## Provided records
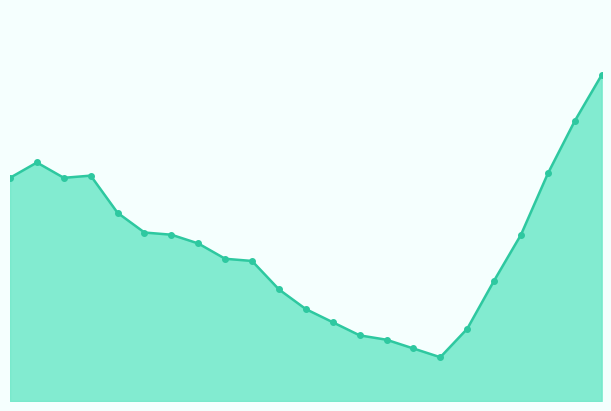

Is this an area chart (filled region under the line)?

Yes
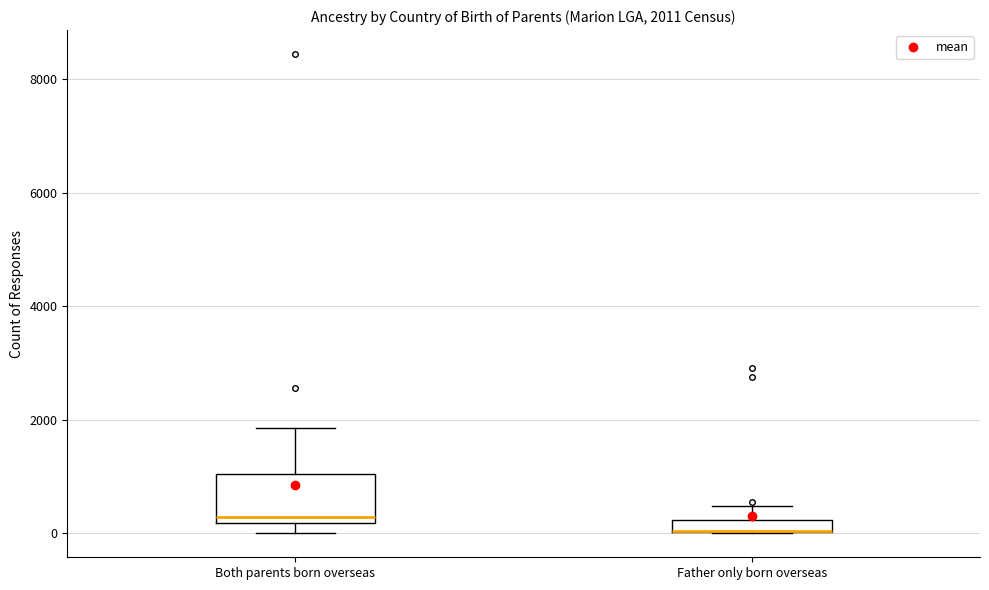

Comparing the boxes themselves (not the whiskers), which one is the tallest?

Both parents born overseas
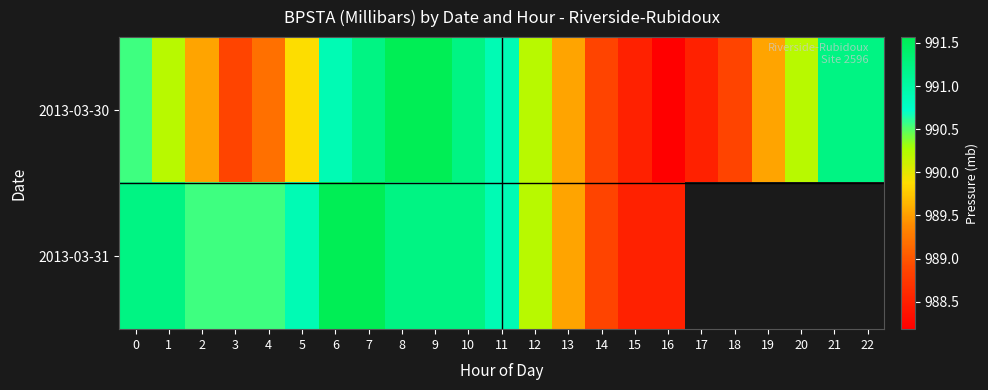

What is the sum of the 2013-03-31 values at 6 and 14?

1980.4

## What you are asked to do
Repeat the lines above word for word, without the pictures.

## Solution
Is this an area chart (filled region under the line)?

Yes

Comparing the boxes themselves (not the whiskers), which one is the tallest?

Both parents born overseas

What is the sum of the 2013-03-31 values at 6 and 14?

1980.4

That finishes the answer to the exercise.